Determining whether I was getting the best deal with the Smart Shelf took a lot of back-of-the-envelope math. I found another 24-pack of Cottonelle mega rolls on Walmart.com for $19.99. But those were equivalent to 96 rolls of regular toilet paper, while Amazon’s offering claimed to be equal to 128 rolls of toilet paper. An almost identical listing for a Cottenelle 24-pack of mega rolls on Amazon would also cost me $26.13, except this was marketed as “cushiony” toilet paper, not “active.” (I’m almost afraid to know what “active” toilet paper is.) And this Cottonelle 24-pack was equivalent to 108 rolls of toilet paper—so, 32 cents per every 100 sheets, instead of 27 cents per every 100 sheets.

Meanwhile, Target was selling a 24-pack of Charmin mega rolls at a comparable price, but the $5.99 delivery fee would push the total past $30. Amazon had me: If I wanted a 24-pack of mega roll toilet paper—a thing I didn’t even know I wanted minutes before!—then Amazon’s top recommendation was the one to order. I subscribed. And when the first box of toilet paper arrived, I dutifully stacked the rolls on my Smart Shelf. They didn’t all fit.

Photograph: Amazon

Six weeks later another giant box of toilet paper arrived at my front door. I checked my email and saw that on January 25, 2021, another pack of mega rolls had been automatically ordered on my behalf. Had I opened the email that day, given it a cursory glance before moving on to the other emails in my inbox? Maybe. I don’t remember. I asked Amazon what the options are for canceling or changing an order. You have a 24-hour window to make changes once the Dash Shelf places an order for you. After that, the shipment starts being processed and you can’t alter or cancel it.

I was also curious what would happen if I put weightier products on the Shelf—like if I threw some other toiletries on there, or my cat decided to take a nap on it—as well as whether I could trigger a reorder by just removing everything from the Shelf. David Jackson, the director of Amazon’s Dash program, said that there are means of detecting unusual activity on the Shelf, but ultimately, “if the customer puts other things on the Shelf, the Shelf won’t know what that product is. It can only read the weight.”

In other words, the smart shelf is dumb in that way. But then I removed all remaining toilet paper from the Smart Shelf, and within 36 hours, a new order had been placed.

I asked Jackson whether Amazon had considered other means of making the Dash Smart Shelf more customer-friendly.
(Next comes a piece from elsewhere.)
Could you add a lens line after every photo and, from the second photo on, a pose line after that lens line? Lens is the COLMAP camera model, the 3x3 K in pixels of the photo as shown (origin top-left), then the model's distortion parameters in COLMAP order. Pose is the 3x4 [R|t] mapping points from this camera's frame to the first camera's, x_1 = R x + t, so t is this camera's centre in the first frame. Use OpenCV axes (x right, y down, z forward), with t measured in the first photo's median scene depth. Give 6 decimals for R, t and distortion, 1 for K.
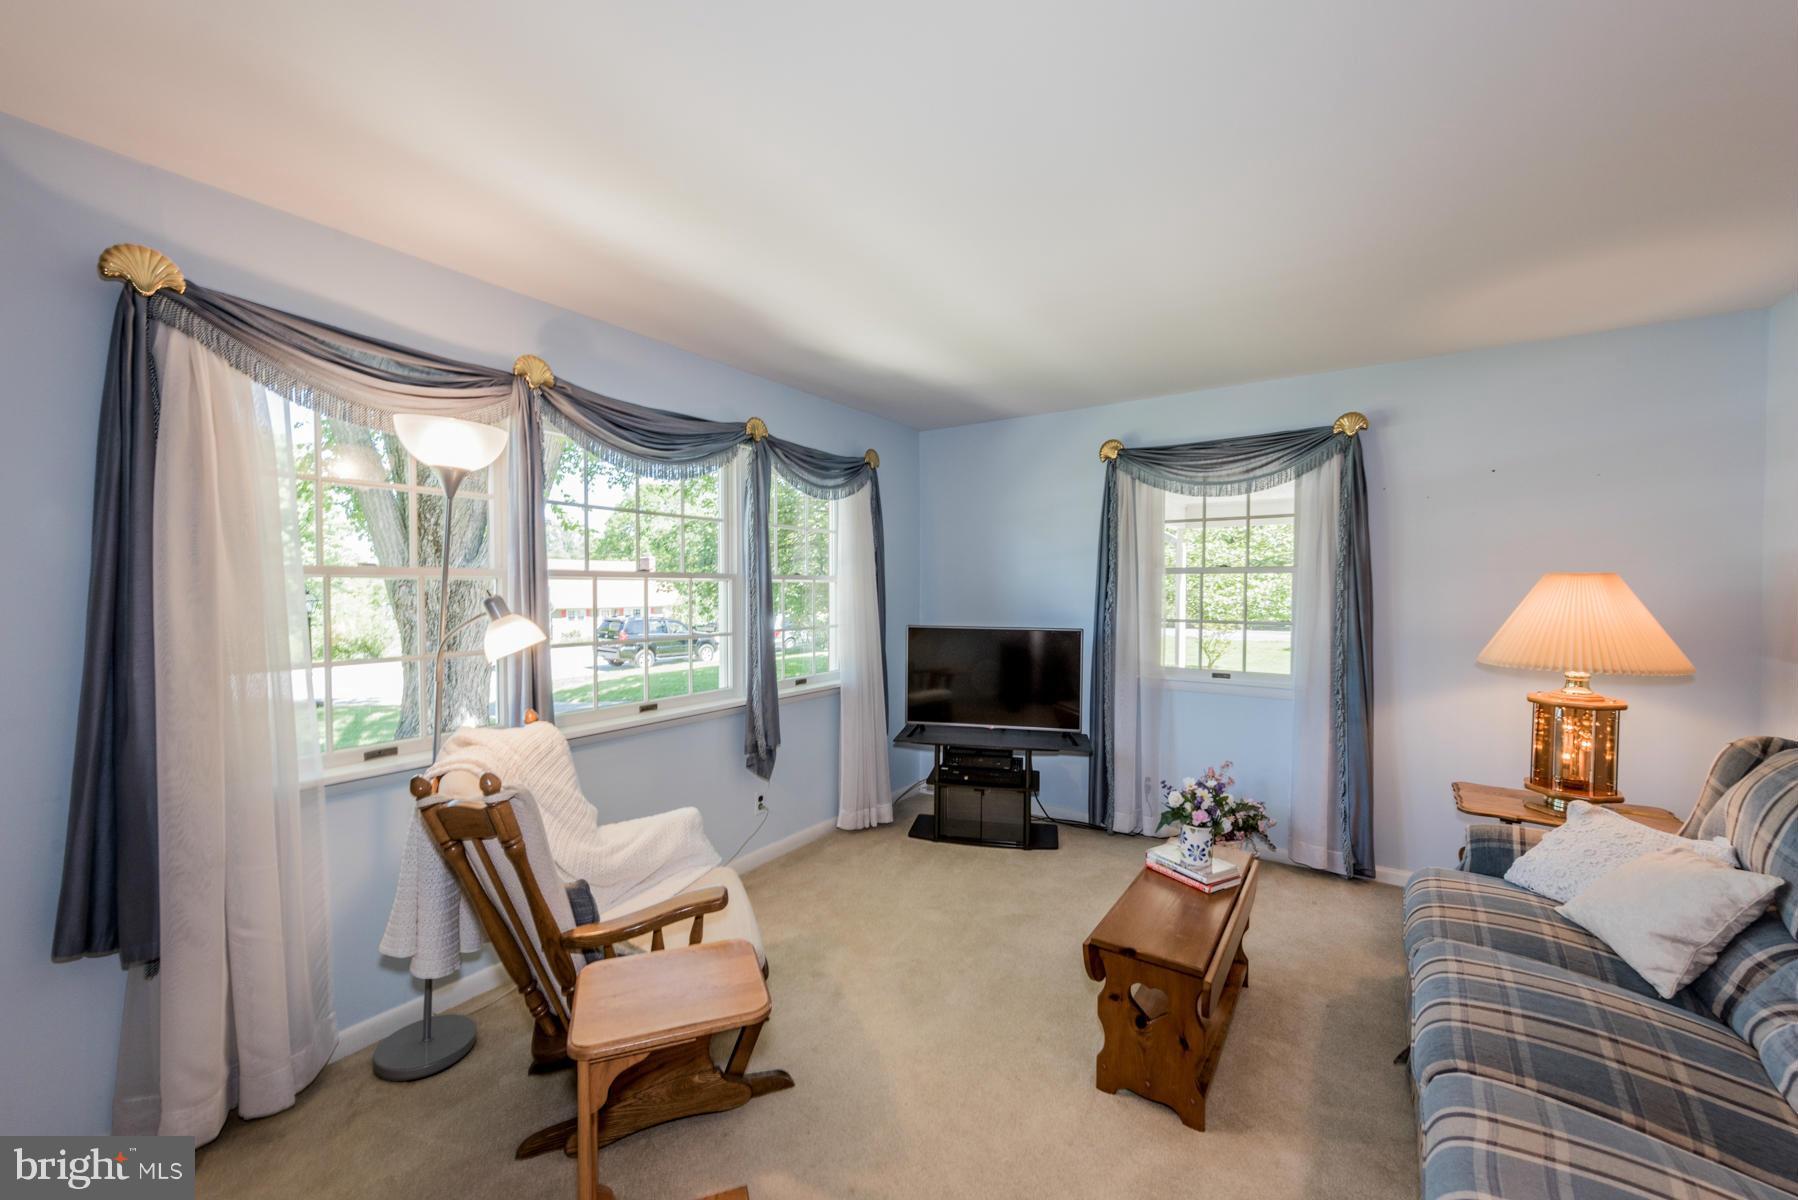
lens RADIAL K [[703.5, 0, 892.1], [0, 703.5, 603.8], [0, 0, 1]] dist [0.021131, -0.005428]
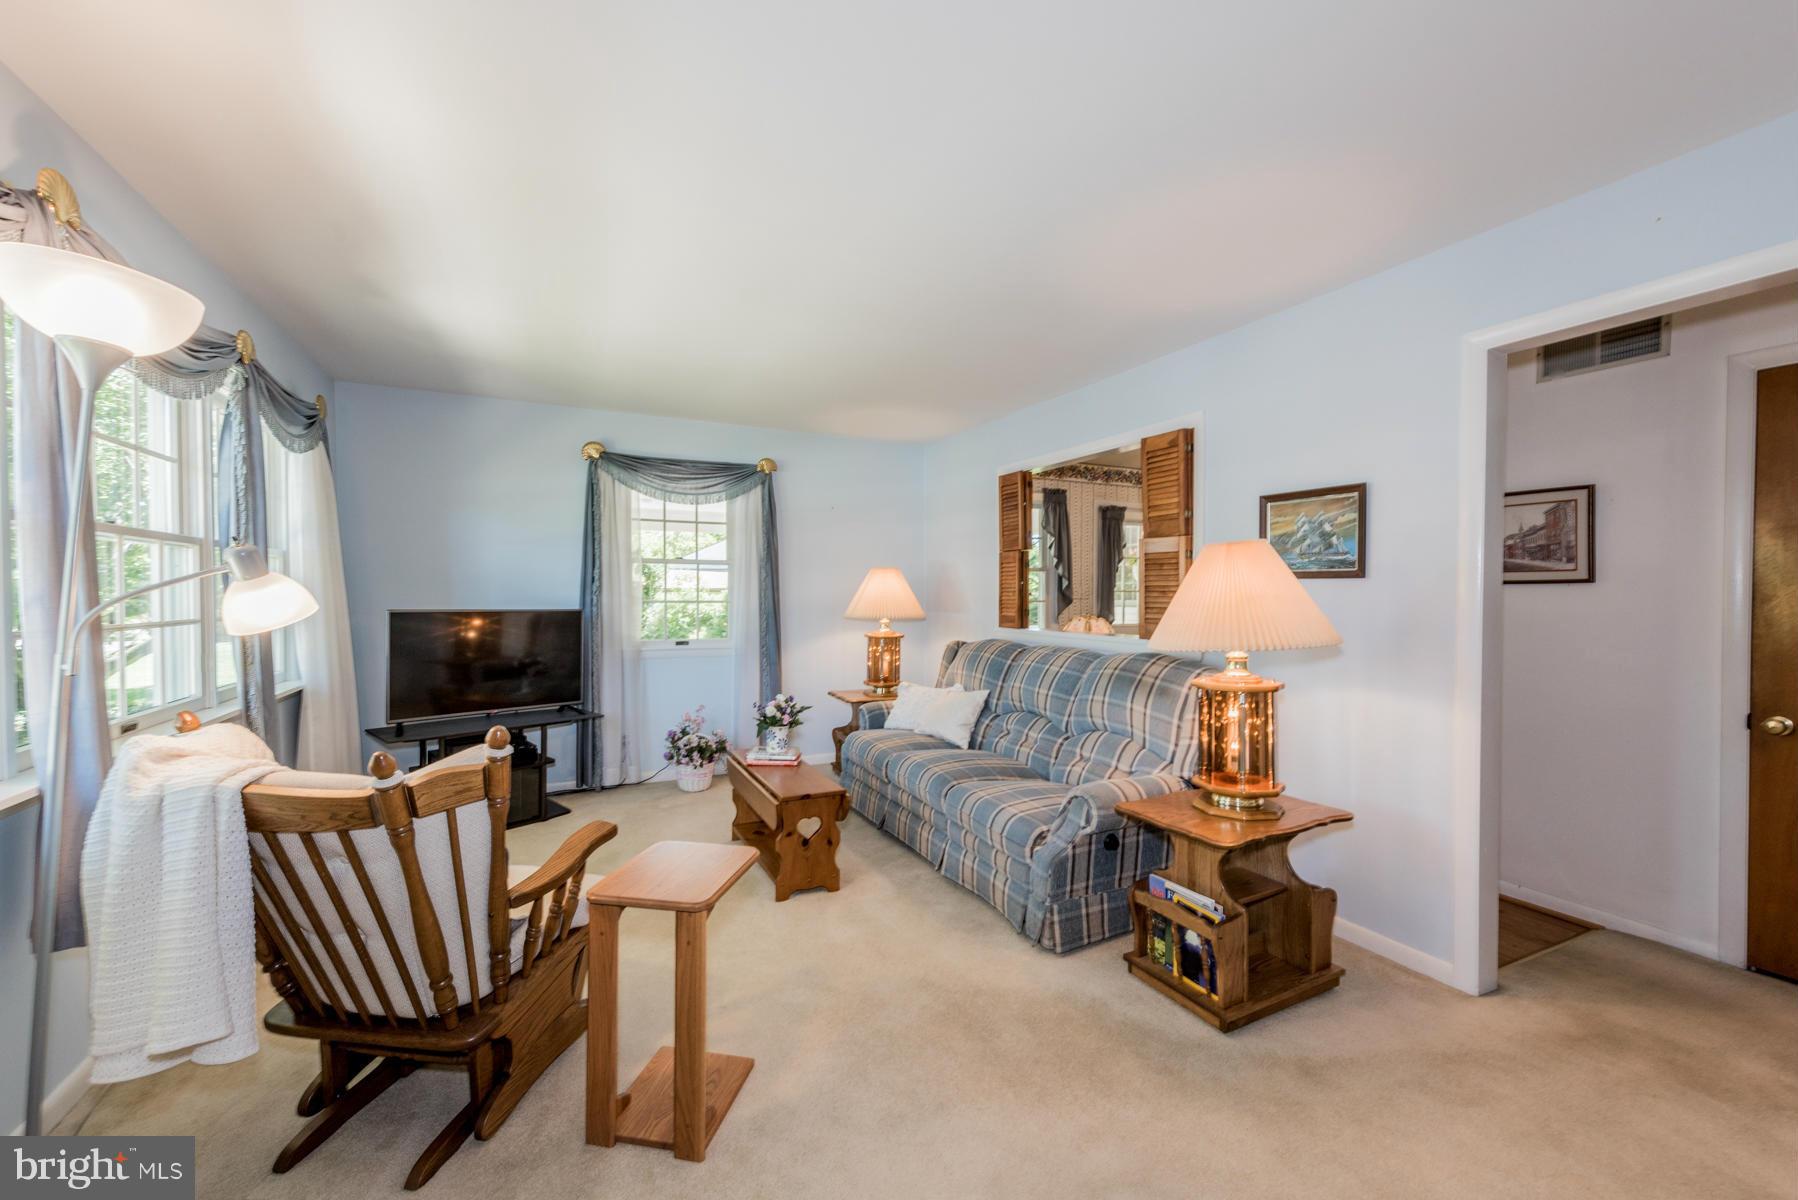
lens RADIAL K [[703.5, 0, 892.1], [0, 703.5, 603.8], [0, 0, 1]] dist [0.021131, -0.005428]
pose [[0.509499, -0.012336, 0.860383, -0.490053], [0.014431, 0.999879, 0.005791, 0.031345], [-0.860350, 0.009466, 0.509615, 0.020958]]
What if there were more obvious notifications that an order was being placed, or a longer window of time in which to change the order? What if Amazon actively suggested better deals to the customer? What would happen if there were major supply shortages of the kinds of goods Amazon is promoting as part of the Dash Smart Shelf program?

Jackson avoided specifics, saying Amazon is always improving the experience. And he acknowledged that there may be consumers who don’t want to shop this way—and that’s OK. “I would say most of the kinds of products that the Dash Smart Shelf is geared toward are the ones that customers don’t want to think about. They’re not browsing to make a different choice each time. The most common use cases are things like toilet paper or pet food or coffee.”

So if you don’t love the idea of outfitting your home with sensor-laden shelves that invisibly reorder products for you, well, don’t. I’m both uneasy with and intrigued by the Amazon Dash Smart Shelf. Technology is ever-present in our lives now. And it’s not only present, but it nudges us into decisions we might not even be fully aware we’re making. I feel the urge to cling to the areas where I can still be an active, knowing participant; to not take at face value the assurances of technologists who believe they know what’s best for us.

Then again, I haven’t run out of toilet paper since I installed the shelf.